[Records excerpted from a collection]
━━━━

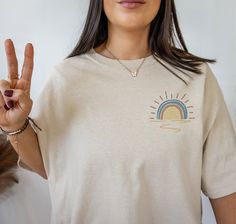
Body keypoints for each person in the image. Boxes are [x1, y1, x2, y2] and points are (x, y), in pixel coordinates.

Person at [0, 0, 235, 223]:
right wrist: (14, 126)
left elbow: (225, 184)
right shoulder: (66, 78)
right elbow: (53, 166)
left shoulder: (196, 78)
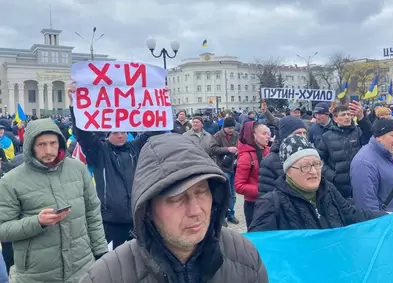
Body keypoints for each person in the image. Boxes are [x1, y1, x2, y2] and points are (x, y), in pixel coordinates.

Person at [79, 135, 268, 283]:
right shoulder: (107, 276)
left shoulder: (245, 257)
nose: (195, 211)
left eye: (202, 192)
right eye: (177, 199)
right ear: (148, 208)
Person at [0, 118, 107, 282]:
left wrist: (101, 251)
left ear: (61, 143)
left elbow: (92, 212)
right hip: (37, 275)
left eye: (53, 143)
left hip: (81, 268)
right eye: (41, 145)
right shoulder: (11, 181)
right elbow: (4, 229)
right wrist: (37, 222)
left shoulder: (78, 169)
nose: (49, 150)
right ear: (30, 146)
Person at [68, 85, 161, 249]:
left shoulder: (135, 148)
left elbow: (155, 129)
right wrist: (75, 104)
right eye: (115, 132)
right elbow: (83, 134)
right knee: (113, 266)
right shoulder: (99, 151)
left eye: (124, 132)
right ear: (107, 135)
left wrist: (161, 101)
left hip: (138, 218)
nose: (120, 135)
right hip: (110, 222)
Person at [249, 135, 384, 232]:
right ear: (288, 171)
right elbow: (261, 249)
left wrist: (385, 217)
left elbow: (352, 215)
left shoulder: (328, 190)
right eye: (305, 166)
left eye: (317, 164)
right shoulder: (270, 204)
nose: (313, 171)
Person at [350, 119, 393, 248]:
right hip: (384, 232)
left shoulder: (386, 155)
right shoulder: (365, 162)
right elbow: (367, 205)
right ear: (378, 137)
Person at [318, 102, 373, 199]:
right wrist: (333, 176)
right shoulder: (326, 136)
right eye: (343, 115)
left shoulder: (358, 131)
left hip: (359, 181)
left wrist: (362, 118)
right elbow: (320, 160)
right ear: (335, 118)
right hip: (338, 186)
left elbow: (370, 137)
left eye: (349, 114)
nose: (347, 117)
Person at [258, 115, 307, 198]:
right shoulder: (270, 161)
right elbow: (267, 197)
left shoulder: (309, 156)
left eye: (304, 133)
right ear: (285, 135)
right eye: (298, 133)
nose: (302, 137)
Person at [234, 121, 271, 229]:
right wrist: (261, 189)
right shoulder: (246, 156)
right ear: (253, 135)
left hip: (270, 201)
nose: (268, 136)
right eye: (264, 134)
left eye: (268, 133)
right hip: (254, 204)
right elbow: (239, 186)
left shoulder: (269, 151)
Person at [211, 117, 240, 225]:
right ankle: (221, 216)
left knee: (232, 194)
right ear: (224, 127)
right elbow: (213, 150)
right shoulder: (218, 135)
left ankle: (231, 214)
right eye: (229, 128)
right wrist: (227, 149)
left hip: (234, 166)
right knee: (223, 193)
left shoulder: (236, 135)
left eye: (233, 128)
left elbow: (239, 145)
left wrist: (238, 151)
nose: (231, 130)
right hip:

━━━━

Work request: Pull out all lines containing the word "nose" from the entries above.

Task solution:
nose: (195, 211)
nose: (49, 150)
nose: (120, 135)
nose: (313, 171)
nose: (347, 117)
nose: (302, 137)
nose: (268, 136)
nose: (231, 130)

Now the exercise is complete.